UNITED STATES
SECURITIES AND EXCHANGE COMMISSION
Washington, D.C. 20549
 
FORM 8-K/A


CURRENT REPORT
Pursuant to Section 13 or 15(d) of
The Securities Exchange Act of 1934

Date of Report (Date of earliest event reported): November 15, 2007


NEONODE INC.
(Exact name of registrant as specified in its charter)
 
Delaware
 
0-8419
 
94-1517641
(State or other jurisdiction
 
(Commission File Number)
 
(IRS Employer Identification No.)
of incorporation)
       
 
 
Biblioteksgatan 11
S111 46 Stockholm, Sweden
   
(Address of principal executive offices)
 
(Zip Code)
 
 
Registrant’s telephone number, including area code:
+468 678 18 50 — Sweden
(925) 355-7700 — USA
 
Not Applicable
(Former name or former address, if changed since last report.)
 
Check the appropriate box below if the Form 8-K filing is intended to simultaneously satisfy the filing obligation of the registrant under any of the following provisions (see General Instruction A.2. below):
 
o
Written communications pursuant to Rule 425 under the Securities Act (17 CFR 230.425)
 
o
Soliciting material pursuant to Rule 14a-12 under the Exchange Act (17 CFR 240.14a-12)
 
o
Pre-commencement communications pursuant to Rule 14d-2(b) under the Exchange Act (17 CFR 240.14d-2(b))
 
o
Pre-commencement communications pursuant to Rule 13e-4(c) under the Exchange Act (17 CFR 240.13e-4(c))
 

 
EXPLANATORY NOTE

See Item 8.01 for a detailed explanation. Neonode Inc. is filing this Form 8-K solely to replace the financial statements set forth in Annex F to the Schedule 14A definitive proxy statement filed on July 3, 2007.

Item 8.01. Other Events.
 
Revised Financial Statements
 
The purpose for this filing is to replace the Neonode Inc financial statements and auditor opinion for the twelve months ended December 31, 2006 and 2005 and for the ten months ended December 31, 2004 that were included as Annex F to the Schedule 14A definitive proxy statement filed on July 3, 2007. The previously filed financial statements have been amended to include a subsequent events footnote that provides disclosure related to the merger and debt conversion to equity transactions and the effect they would have had on the December 31, 2006 net loss and loss per share.
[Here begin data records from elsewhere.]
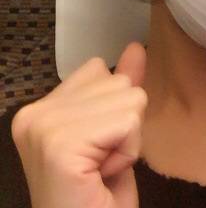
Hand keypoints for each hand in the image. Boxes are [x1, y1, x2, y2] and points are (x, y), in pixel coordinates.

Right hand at [11, 41, 147, 207]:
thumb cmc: (99, 196)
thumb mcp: (114, 132)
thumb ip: (121, 88)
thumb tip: (135, 48)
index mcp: (40, 108)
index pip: (98, 69)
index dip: (112, 109)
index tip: (95, 148)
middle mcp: (34, 113)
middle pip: (117, 82)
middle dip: (123, 123)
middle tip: (100, 163)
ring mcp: (44, 127)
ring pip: (128, 98)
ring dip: (128, 139)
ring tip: (102, 169)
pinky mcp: (60, 144)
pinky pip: (128, 121)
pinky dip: (128, 150)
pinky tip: (104, 175)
This filing also includes a revised opinion of our Independent Registered Public Accounting Firm, Öhrlings PricewaterhouseCoopers AB that encompasses the additional work to expand their opinion to cover the period through the date of this filing.
 
This additional disclosure is for informational purposes only and has no impact on the results of operations of the Company. The Company continues to meet the published listing requirements established by the NASDAQ Stock Exchange.
 
Item 9.01. Financial Statements and Exhibits.
 
7. Financial Statements, Pro Forma Financial Information and Exhibits.

(c) Consolidated audited financial statements of Neonode Inc. as of and for the twelve months ended December 31, 2006 and 2005 and for the ten months ended December 31, 2004 and Report of our Independent Registered Public Accounting Firm, therein.
 

Exhibit Number
 
Description
99.1
 
Consolidated audited financial statements of Neonode Inc. as of and for the twelve months ended December 31, 2006 and 2005 and for the ten months ended December 31, 2004 and Report of our Independent Registered Public Accounting Firm, therein.

 

SIGNATURE

Pursuant to the requirements of the Securities Exchange Act of 1934, the registrant has duly caused this report to be signed on its behalf by the undersigned, thereunto duly authorized.

Dated: November 15, 2007


   
Neonode Inc.
     
     
 
By:
/s/ David Brunton 
   
David Brunton
   
Chief Financial Officer

 

 

INDEX TO EXHIBITS

Exhibit Number
 
Description
     
99.1
 
Consolidated audited financial statements of Neonode Inc. as of and for the twelve months ended December 31, 2006 and 2005 and for the ten months ended December 31, 2004 and Report of our Independent Registered Public Accounting Firm, therein.